Vor diesem Hintergrund wurden in den Jahren 2005 bis 2006 vorbereitende Untersuchungen nach dem Besonderen Städtebaurecht durchgeführt. Zentrales Ziel war die Stärkung des „Sandes“ als urbanes Quartier mit vielfältigen Nutzungen und hoher Aufenthaltsqualität. Schlüsselmaßnahme war die Herausnahme des Durchgangsverkehrs, um die Voraussetzungen für eine nachhaltige Aufwertung des öffentlichen Raums sowie stabile Perspektiven für Gewerbe und Wohnen zu schaffen. 

Ab 2007 begann die bauliche Umsetzung der Sanierungsmaßnahmen. Durch den Einbau von Polleranlagen mit automatisierter Kennzeichenerfassung konnte der Durchgangsverkehr wirksam unterbunden werden, während die Erreichbarkeit für Anlieger und Gewerbe erhalten blieb. In mehreren Bauabschnitten wurde der öffentliche Straßenraum sensibel neugestaltet Besondere Aufmerksamkeit galt dabei einer Oberflächengestaltung durch ein hochwertiges Pflastermaterial, welches sowohl den Ansprüchen an die Barrierefreiheit als auch an das historische Ambiente Rechnung trägt.

Die öffentlichen Investitionen wirkten als Impuls für umfangreiche private Folgeinvestitionen. Zahlreiche Gebäude wurden instandgesetzt, neue Geschäfte eröffnet und bestehende
Nutzungen stabilisiert. 

Der Schlüssel zum Erfolg der Sanierungsmaßnahme im Sand lag in einer vorbildlich intensiven Betroffenenbeteiligung. Im Rahmen des Modellprojekts „Leben findet Innenstadt“ wurde die Interessengemeinschaft „interesSAND“ gegründet. Im Rahmen dieser öffentlich-privaten Kooperation arbeiten Eigentümer, Gewerbetreibende, Bewohner und Verwaltung eng zusammen. Die IG initiiert Veranstaltungen, Marketingmaßnahmen und Projekte zur weiteren Quartiersentwicklung und legte damit den Grundstein zur Verstetigung verschiedener Projekte, die bis heute den Sand positiv prägen,
wie z.B. der Adventsmarkt im Sand, Fete de la Musique oder die Sand-Flohmärkte.

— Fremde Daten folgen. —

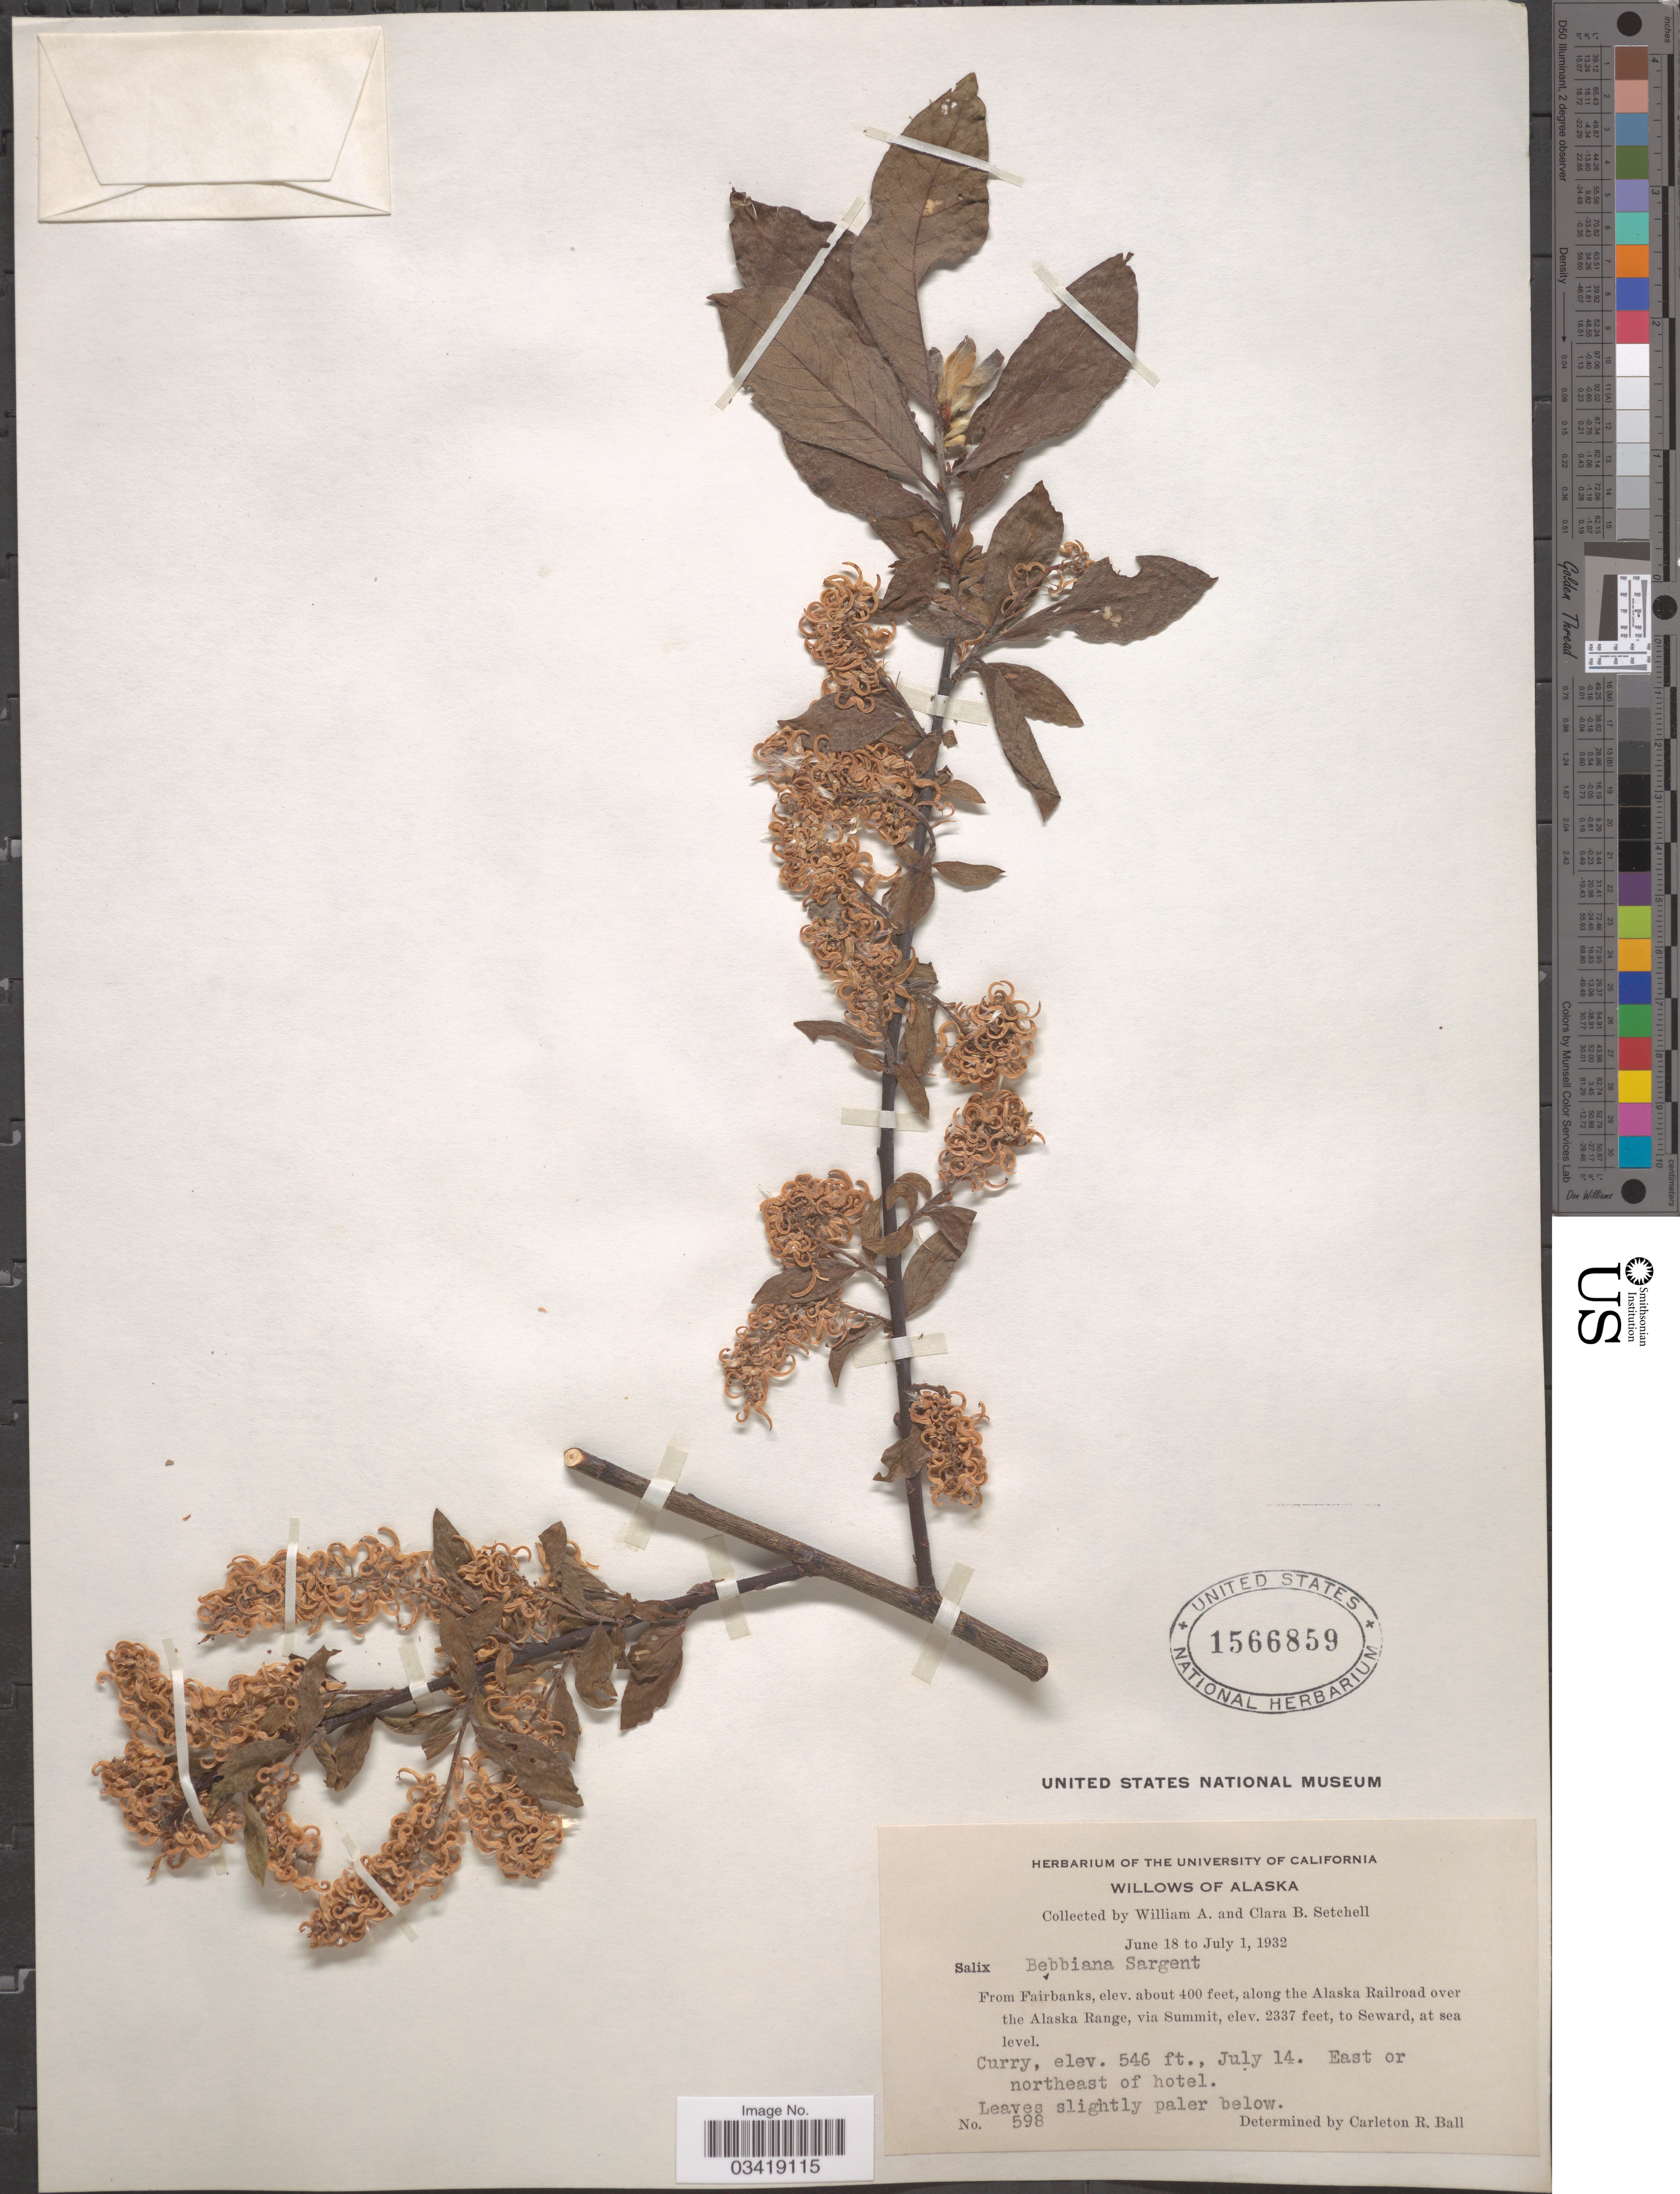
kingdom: Plantae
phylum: Tracheophyta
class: Magnoliopsida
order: Malpighiales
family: Salicaceae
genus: Salix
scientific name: Salix bebbiana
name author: Sarg.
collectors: W. Setchell & C. B. Setchell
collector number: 598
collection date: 1932-07-14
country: United States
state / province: Alaska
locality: From Fairbanks, along the Alaska Railroad over the Alaska Range, via Summit, to Seward. Curry, East or northeast of hotel.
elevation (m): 122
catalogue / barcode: US 1566859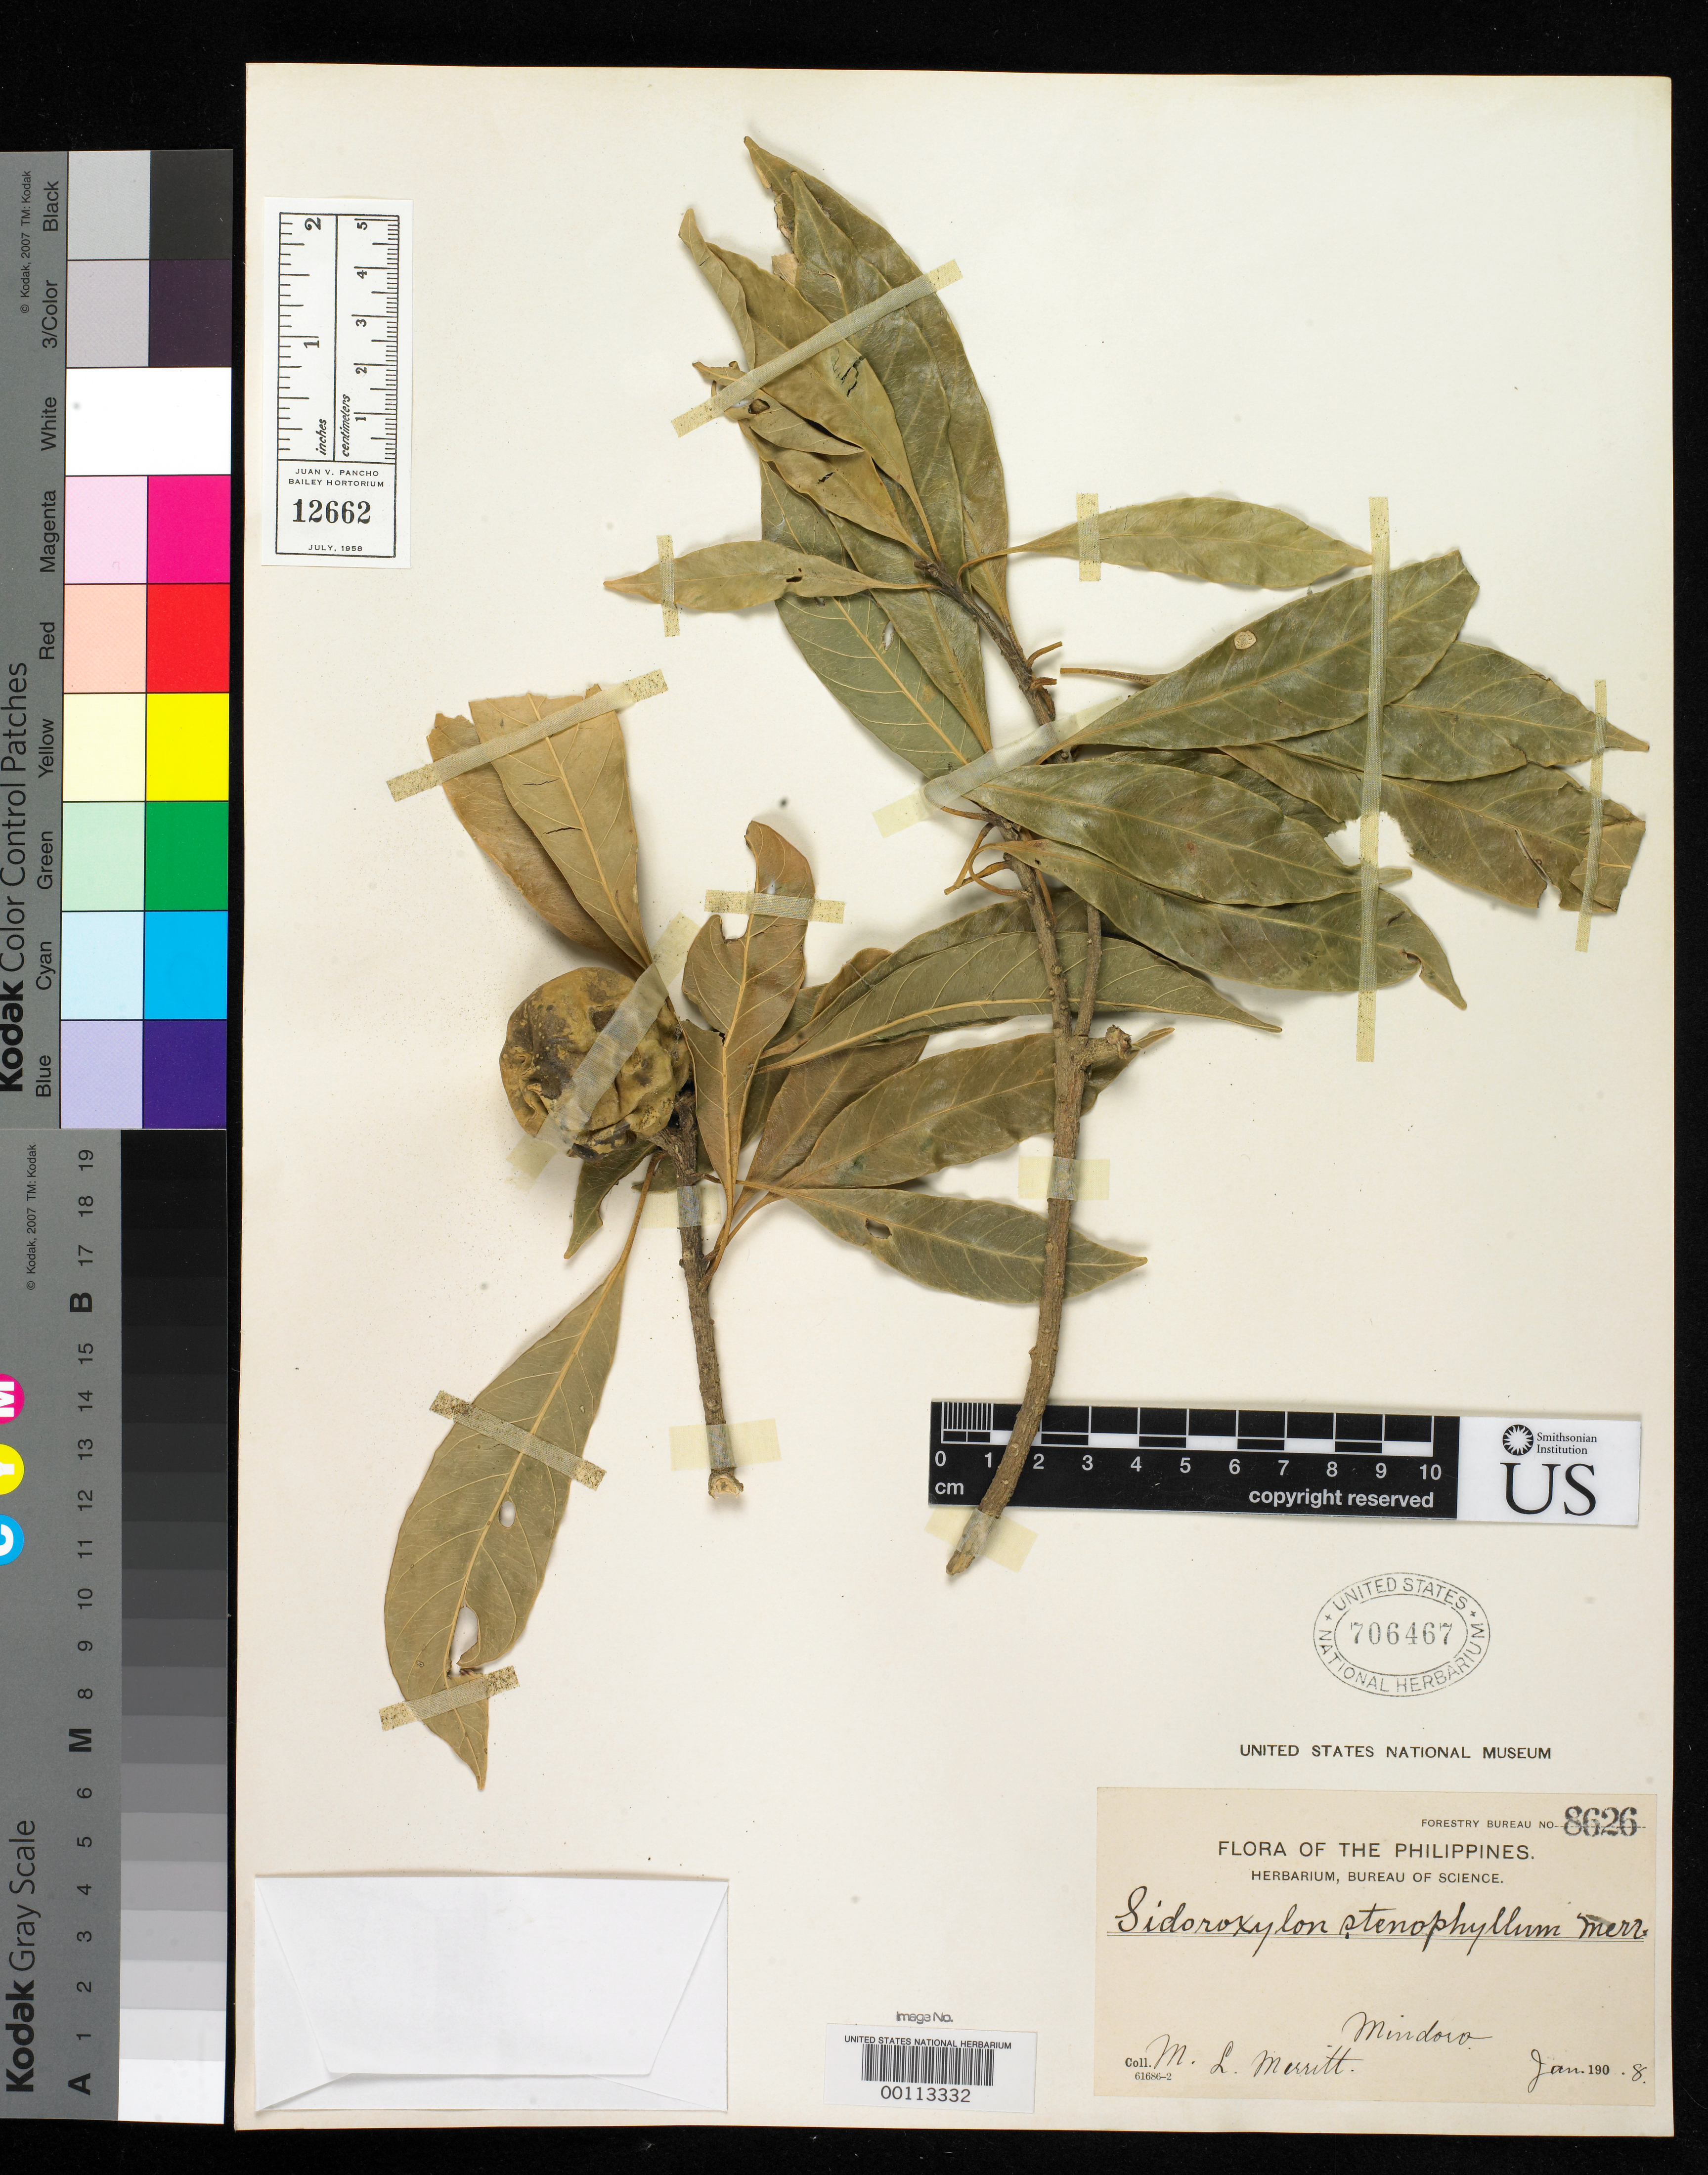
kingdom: Plantae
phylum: Tracheophyta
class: Magnoliopsida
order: Ericales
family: Sapotaceae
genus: Sideroxylon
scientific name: Sideroxylon stenophyllum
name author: Merr.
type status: Isotype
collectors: M. L. Merritt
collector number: For. Bur. 8626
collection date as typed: Jan 1908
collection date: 1908-01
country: Philippines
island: Mindoro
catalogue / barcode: US 706467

Die Revitalisierung des Sandgebiets führte innerhalb weniger Jahre zu einer grundlegenden Verbesserung der Aufenthaltsqualität und zu einem deutlichen Imagewandel des Quartiers. Viele Cafés sorgen nun auch tagsüber für eine Belebung. Der öffentliche Raum wurde für die Menschen zurückgewonnen, die Besucherzahlen stiegen erheblich.

Die hohe Qualität des Prozesses und der Ergebnisse wurde auch auf Bundesebene gewürdigt: Im Rahmen der Nationalen Stadtentwicklungspolitik wurde der „Sand“ als eines der bundesweit vorbildlichen Projekte zur integrierten Quartiersentwicklung u.a. mit dem Deutschen Städtebaupreis 2010 ausgezeichnet. Besonders hervorgehoben wurde dabei die beispielhafte Zusammenarbeit zwischen Verwaltung und lokalen Akteuren sowie die konsequente Verbindung von verkehrlicher Neuordnung, städtebaulicher Gestaltung und aktiv gesteuerter Bürgerbeteiligung.